Hold on to the money you lose and sell it when it goes up a little. Others have made a house and a car, but you almost lost everything. As a result, you lose more and more confidence, which directly affects your judgment and makes you miss the entire bull market.

Most people’s trading mentality and loss situations, see how many of them apply to you?

1. You will lose money as soon as you enter the market. You see others making 5 times or 10 times the profit, but as soon as you enter the market, it seems as if the entire market is targeting you. The result of chasing highs and selling lows is that others have already reaped the profits, and you just enter the market. If not you, who will you cut?

2. You make money as soon as you enter the market, but end up losing money when you exit. You don’t know how to sell the green order at the high point, and all of a sudden the profit is lost, or you even lose money. You could have traded your bicycle for a motorcycle, but in the end you only make enough to buy a cup of coffee.

3. When the market goes down, you rush to buy at the bottom, but it keeps going down. When the market reaches a high point, you rush to short, but it takes off. Then you keep holding on, getting trapped, and adding to your positions. Your positions are getting bigger and bigger, and you are under greater financial pressure. When you are freed from the trap, the bull market has nothing to do with you.

4. Frequent trading and frequent position changes. When the prices of stocks bought by others go up, the prices of stocks you buy do not. Then you sell at a loss and buy other people’s stocks. As a result, when you sell, the prices go up, and when you buy, the prices stop going up. You start to doubt whether the market is always targeting you.

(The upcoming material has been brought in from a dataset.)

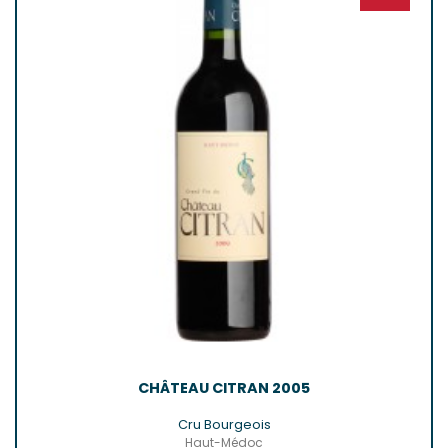
CHÂTEAU CITRAN 2005
Cru Bourgeois
Haut-Médoc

5. The two major emotions in the trading market: greed for profits and fear of losses. You made 5% every day in the first three days, but every time you exited the market, the profits flew away. You always regretted that you should have held on for a longer period of time. Then on the fourth day, you didn’t run away even though you made a profit, but as a result, a profit-taking directly lost all the profits you made in the past few days. Several consecutive losing operations will hit you hard.

6. You have no judgment of the market, and you enter and exit the market too casually and hastily without any basis. You accidentally see a strategy on the Internet and think it makes sense, so you follow it, or you see someone else post an order in a group and think you can make money and follow it quickly. You have no plan for this kind of transaction. You don’t know what the trading logic behind others is, whether others have already laid out in advance, or even cooperate with the banker to cut leeks. The time you enter the market is when others exit, and you just deliver it to the door. So how to solve the above problems? If you want to make money in the market, you can’t do without several elements. See if you have them all?

1. Have a complete trading system and trading strategy

Every trader cannot guarantee to make every transaction right, nor can they predict and determine the trend of the market, but having a complete trading system can guarantee the success rate and profit rate of transactions after a certain number of transactions, and ensure the overall profitability of the transaction through strict risk control. We do not guess the market, do not judge the trend, we rely on this trading system to formulate and output a complete trading strategy to obtain positive returns. This trading system has been verified for at least 3 years, with an average of more than 100 transactions per year (the total number of reviewed transactions is not less than 300) and has participated in actual transactions for more than one year and is profitable, which determines our ability to output stable profits for everyone. 2. Reasonable position management and stop loss logic divide your principal into several parts, allowing a certain number of normal losses. Each trading system will have a loss cycle. This loss cycle is a great test for traders. Only by using reasonable position management can you hold the order when you lose money, without fear in your heart, and overcome your inner fear. Only by turning the unknown into the known, and not being afraid of normal stop loss, you may make a profit once after losing 3 times.

3. A rational trading mentality. If you don't pursue getting rich quickly, don't hold orders, and don't blow up your positions, you will have outperformed more than 90% of people. Imagine that if you make a profit of 5% every day, the compound interest for a month is also quite considerable. But if you blow up your position once, then the chance of turning around will be farther and farther away from you. I hope this article can help you. Let's encourage each other. I wish us to accumulate soil into mountains and spread fire in 2024! The contract is turned over every day! The spot is full of money!